Large data sources are often a collection of data tables that do not clearly or easily connect. A lot of time can be wasted trying to understand the input source and figuring out how to correctly tie tables together to create a clean picture. This takes some skill and experience and can be done incorrectly which leads to misinterpretations. Worse, if the source of the data is not clean we could just end up tabulating and analyzing incorrect information. Data tables without the practical context of how the data is gathered is not enough. There is always a need to get into the operations environment to understand the input process of the data.


The other problem with large data sources is that while we can see all of the variation, we do not really know much about the causes of variation. For example, we do not know that demand dropped for a week due to a large snow storm, we do not know that we missed a bunch of shipments one day because of a system outage, we do not know that scrap spiked one month because of a supplier issue. This is a big problem because understanding the source of variation is the whole purpose of an improvement project. 


I achieved my Green Belt Certification in 2002 because I buckled down and did the hard work of data collection. We have to accept that often the data collected automatically through large systems is not necessarily the view that we need to understand and solve the problem. When this happens we have to develop a method for collecting this data manually. I like to think of this as two different approaches, controlled collection and uncontrolled collection.

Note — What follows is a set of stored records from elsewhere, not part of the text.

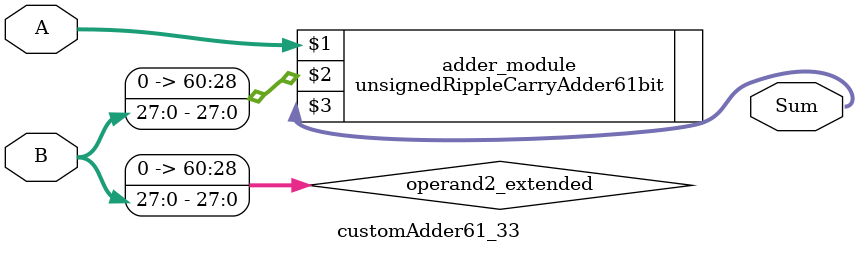
<source format=v>
module customAdder61_33(
                        input [60 : 0] A,
                        input [27 : 0] B,
                        
                        output [61 : 0] Sum
                );

        wire [60 : 0] operand2_extended;
        
        assign operand2_extended =  {33'b0, B};
        
        unsignedRippleCarryAdder61bit adder_module(
            A,
            operand2_extended,
            Sum
        );
        
        endmodule
        
</source>
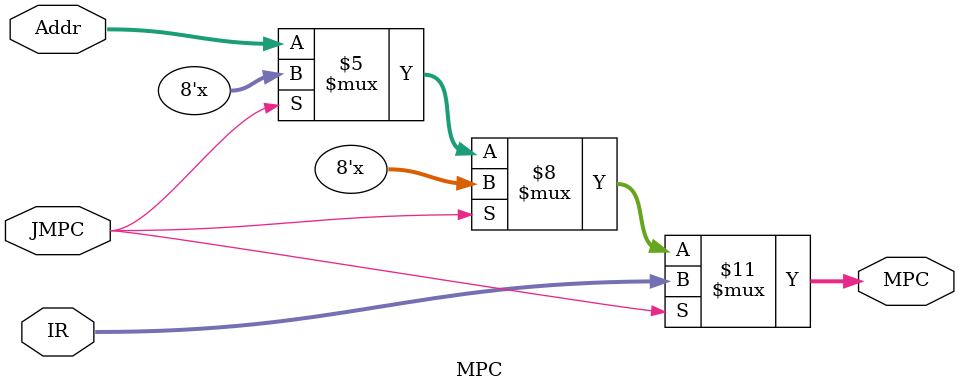
<source format=v>
`timescale 1ns / 1ps

module MPC(IR,Addr,MPC,JMPC
    );
	
	input [7:0] IR;
	input [7:0] Addr;
	output reg [7:0] MPC;
	input JMPC;
	
	initial begin 
		MPC = 8'b0;
	end
	always @(*) 
		begin
			if(JMPC)
				MPC = IR;
			else if(~JMPC)
				MPC = Addr;
		end
		
endmodule

</source>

When I say “uncontrolled collection” I do not actually mean that the collection is uncontrolled. That would be bad. We want to observe the process in its natural and untampered state. We set up a tracking sheet or we observe a day or two of regular operations. We collect specific data points and make notes about what we saw. These days I do not actually stand and watch processes for too long. If I want an hour or more of observation we typically record the work with a camera. This is powerful because we are collecting exactly what we want and we can note things that we observe that cause variation in real time. This approach has some drawbacks. The data sets are much smaller so we will assuredly miss some types of variation. It is harder to collect enough data to create multiple month trends. This is time consuming and can be a bit intrusive. Recently, we had a client employee ask if he could stop a data collection effort because it was consuming too much of his time. We had successfully validated an improvement so we stopped the collection. The downside is that we lose the full picture of the savings from our work. 

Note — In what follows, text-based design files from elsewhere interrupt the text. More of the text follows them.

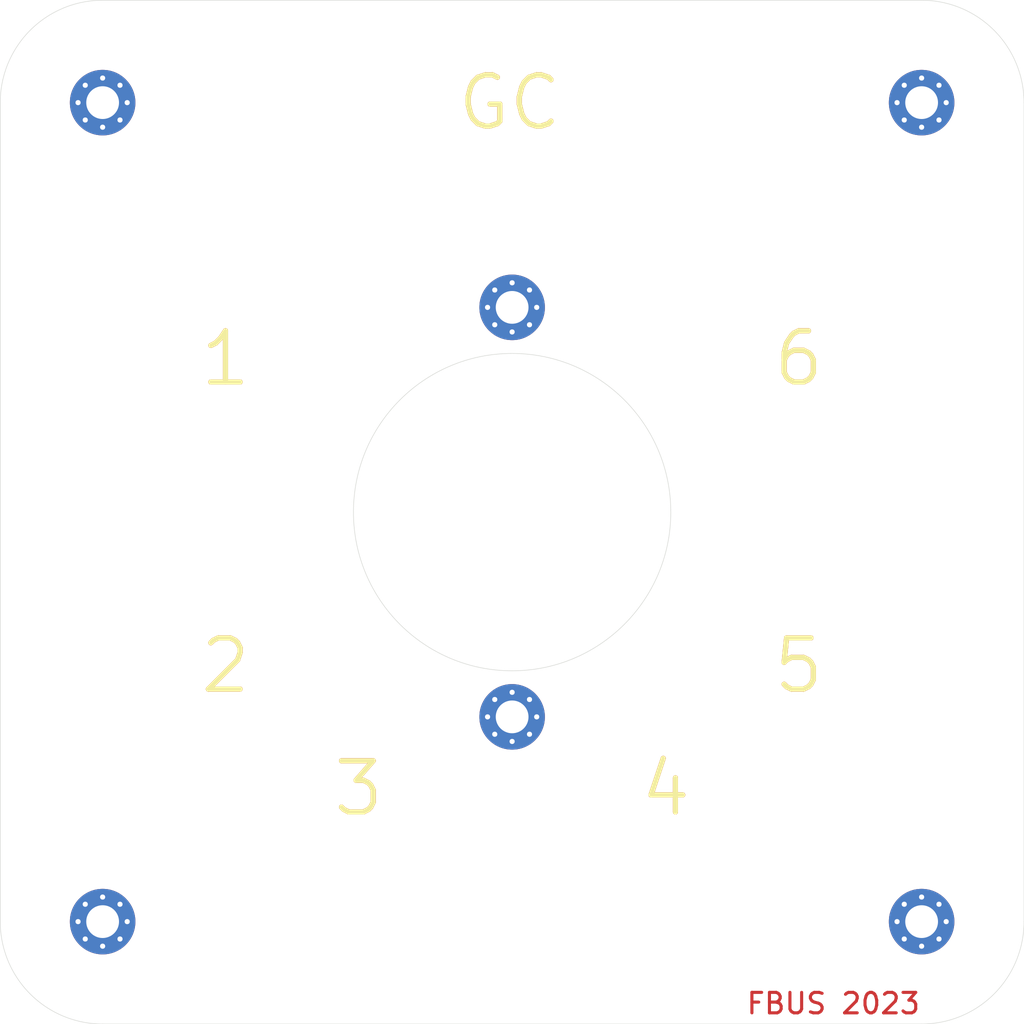
<source format=kicad_pcb>
(kicad_pcb (version 20211014) (generator pcbnew)

  (general
    (thickness 1.6)
  )

  (paper "USLetter")
  (title_block
    (title "4/5/6 Pin Base Plinth")
    (date "2023-08-16")
    (rev "v0.1")
    (company "fbus")
  )

  (layers
    (0 "F.Cu" signal)
    (31 "B.Cu" signal)
    (32 "B.Adhes" user "B.Adhesive")
    (33 "F.Adhes" user "F.Adhesive")
    (34 "B.Paste" user)
    (35 "F.Paste" user)
    (36 "B.SilkS" user "B.Silkscreen")
    (37 "F.SilkS" user "F.Silkscreen")
    (38 "B.Mask" user)
    (39 "F.Mask" user)
    (40 "Dwgs.User" user "User.Drawings")
    (41 "Cmts.User" user "User.Comments")
    (42 "Eco1.User" user "User.Eco1")
    (43 "Eco2.User" user "User.Eco2")
    (44 "Edge.Cuts" user)
    (45 "Margin" user)
    (46 "B.CrtYd" user "B.Courtyard")
    (47 "F.CrtYd" user "F.Courtyard")
    (48 "B.Fab" user)
    (49 "F.Fab" user)
  )

  (setup
    (pad_to_mask_clearance 0.051)
    (solder_mask_min_width 0.25)
    (pcbplotparams
      (layerselection 0x00010fc_ffffffff)
      (disableapertmacros false)
      (usegerberextensions false)
      (usegerberattributes false)
      (usegerberadvancedattributes false)
      (creategerberjobfile false)
      (svguseinch false)
      (svgprecision 6)
      (excludeedgelayer true)
      (plotframeref false)
      (viasonmask false)
      (mode 1)
      (useauxorigin false)
      (hpglpennumber 1)
      (hpglpenspeed 20)
      (hpglpendiameter 15.000000)
      (dxfpolygonmode true)
      (dxfimperialunits true)
      (dxfusepcbnewfont true)
      (psnegative false)
      (psa4output false)
      (plotreference true)
      (plotvalue true)
      (plotinvisibletext false)
      (sketchpadsonfab false)
      (subtractmaskfromsilk false)
      (outputformat 1)
      (mirror false)
      (drillshape 0)
      (scaleselection 1)
      (outputdirectory "gerbers/")
    )
  )

  (net 0 "")

  (footprint "MountingHole:MountingHole_8.4mm_M8" (layer "F.Cu") (at 140 85))

  (footprint "MountingHole:MountingHole_8.4mm_M8" (layer "F.Cu") (at 60 115))

  (footprint "MountingHole:MountingHole_3.2mm_M3_Pad_Via" (layer "F.Cu") (at 140 60))

  (footprint "MountingHole:MountingHole_3.2mm_M3_Pad_Via" (layer "F.Cu") (at 60 60))

  (footprint "MountingHole:MountingHole_3.2mm_M3_Pad_Via" (layer "F.Cu") (at 60 140))

  (footprint "MountingHole:MountingHole_3.2mm_M3_Pad_Via" (layer "F.Cu") (at 140 140))

  (footprint "MountingHole:MountingHole_3.2mm_M3_Pad_Via" (layer "F.Cu") (at 100 120))

  (footprint "MountingHole:MountingHole_3.2mm_M3_Pad_Via" (layer "F.Cu") (at 100 80))

  (footprint "MountingHole:MountingHole_8.4mm_M8" (layer "F.Cu") (at 85 60))

  (footprint "MountingHole:MountingHole_8.4mm_M8" (layer "F.Cu") (at 115 60))

  (footprint "MountingHole:MountingHole_8.4mm_M8" (layer "F.Cu") (at 140 115))

  (footprint "MountingHole:MountingHole_8.4mm_M8" (layer "F.Cu") (at 85 140))

  (footprint "MountingHole:MountingHole_8.4mm_M8" (layer "F.Cu") (at 60 85))

  (footprint "MountingHole:MountingHole_8.4mm_M8" (layer "F.Cu") (at 115 140))

  (gr_line (start 150 60) (end 150 140) (layer "Edge.Cuts") (width 0.05) (tstamp 00000000-0000-0000-0000-00005d9dfe72))
  (gr_arc (start 150 140) (mid 147.071068 147.071068) (end 140 150) (layer "Edge.Cuts") (width 0.05) (tstamp 00000000-0000-0000-0000-00005d9dfecc))
  (gr_arc (start 60 150) (mid 52.928932 147.071068) (end 50 140) (layer "Edge.Cuts") (width 0.05) (tstamp 00000000-0000-0000-0000-00005d9dfecf))
  (gr_arc (start 140 50) (mid 147.071068 52.928932) (end 150 60) (layer "Edge.Cuts") (width 0.05) (tstamp 00000000-0000-0000-0000-00005d9dfed1))
  (gr_line (start 60 150) (end 140 150) (layer "Edge.Cuts") (width 0.05) (tstamp 100104f1-6d3a-44c5-949d-a62921f6c40b))
  (gr_arc (start 50 60) (mid 52.928932 52.928932) (end 60 50) (layer "Edge.Cuts") (width 0.05) (tstamp 3d8e32e7-739c-459c-8caa-8d0022c81c4a))
  (gr_line (start 50 60) (end 50 140) (layer "Edge.Cuts") (width 0.05) (tstamp 811444d8-554a-4841-9f26-13eb54f6274d))
  (gr_circle (center 100 100) (end 115.5 100) (layer "Edge.Cuts") (width 0.05) (fill none) (tstamp 9943f532-b81c-4e67-b1ff-6350da24115c))
  (gr_line (start 60 50) (end 140 50) (layer "Edge.Cuts") (width 0.05) (tstamp b924606e-633a-469a-b558-01a583d71cfc))
  (gr_text "FBUS 2023" (at 140 148) (layer "F.Cu") (tstamp 21252517-a444-4615-97be-f3e374a63174)
    (effects (font (size 2 2) (thickness 0.3)) (justify right))
  )
  (gr_text "3" (at 85 127) (layer "F.Cu") (tstamp 51ec90eb-5f94-4ba6-be4e-2618679f408e)
    (effects (font (size 5 5) (thickness 0.5)))
  )
  (gr_text "GC" (at 99.75 60) (layer "F.Cu") (tstamp 67fc9fff-36f6-4f44-9811-6264b1342af7)
    (effects (font (size 5 5) (thickness 0.5)))
  )
  (gr_text "2" (at 72 115) (layer "F.Cu") (tstamp 782ca36a-e8cf-4995-b28a-db46be2b0e3d)
    (effects (font (size 5 5) (thickness 0.5)))
  )
  (gr_text "5" (at 128 115) (layer "F.Cu") (tstamp 8cd64f54-f730-4c05-bd2c-2546391a23bf)
    (effects (font (size 5 5) (thickness 0.5)))
  )
  (gr_text "4" (at 115 127) (layer "F.Cu") (tstamp 9840cfe7-8862-4007-89c7-c0825f4450ca)
    (effects (font (size 5 5) (thickness 0.5)))
  )
  (gr_text "1" (at 72 85) (layer "F.Cu") (tstamp a2fc4c2c-920f-4556-abe4-f17892179bba)
    (effects (font (size 5 5) (thickness 0.5)))
  )
  (gr_text "6" (at 128 85) (layer "F.Cu") (tstamp a35026f2-4c17-4ff9-b7ef-5c4a46281101)
    (effects (font (size 5 5) (thickness 0.5)))
  )
  (gr_text "GC" (at 99.75 60) (layer "F.SilkS") (tstamp 00000000-0000-0000-0000-00005d9e025c)
    (effects (font (size 5 5) (thickness 0.5)))
  )
  (gr_text "6" (at 128 85) (layer "F.SilkS") (tstamp 24843b30-f382-49d7-9509-ae8ac461d979)
    (effects (font (size 5 5) (thickness 0.5)))
  )
  (gr_text "1" (at 72 85) (layer "F.SilkS") (tstamp 43844b85-e105-46f6-833c-1cf13ea1fb3f)
    (effects (font (size 5 5) (thickness 0.5)))
  )
  (gr_text "4" (at 115 127) (layer "F.SilkS") (tstamp 473ba1b3-7d57-4ae6-a2a2-b1058af54203)
    (effects (font (size 5 5) (thickness 0.5)))
  )
  (gr_text "5" (at 128 115) (layer "F.SilkS") (tstamp a58bb69e-73cb-4e03-8a9b-93c423042ff7)
    (effects (font (size 5 5) (thickness 0.5)))
  )
  (gr_text "3" (at 85 127) (layer "F.SilkS") (tstamp c0385703-3d36-4c64-8ecd-9d63695ceae3)
    (effects (font (size 5 5) (thickness 0.5)))
  )
  (gr_text "2" (at 72 115) (layer "F.SilkS") (tstamp edfc203f-e57d-4622-8558-ab266030ac7d)
    (effects (font (size 5 5) (thickness 0.5)))
  )

)

</source>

Anyone that has ever performed a designed experiment (DOE) or a gauge R&R has experience in controlled data collection. In this case, we are controlling the process of interest. Here we can study and understand the impact of specific variations because we will create a controlled environment where we purposefully vary the factors of interest. These can be machine settings, supplier materials, years of experience of the operator, etc. We change each of these in a controlled environment and measure the impact on the output. This type of collection is very powerful because it provides much stronger evidence of causation than any other data collection method. The drawbacks are much smaller data sets. Also, these are usually fairly costly to run. Not only is there more thought and planning required to create the controlled environment, but you also have to figure out how to control the variations that will be inserted into the process. 


To conclude, it is more important to know exactly what you are collecting and how it was collected than to have large data sources. This is not to say that large data sources are not valuable. They are highly valuable and modern applications are only going to increase the value of data. But, I think it will continue to be true that small samples and experimental methods are important tools in our data collection and analysis tool box.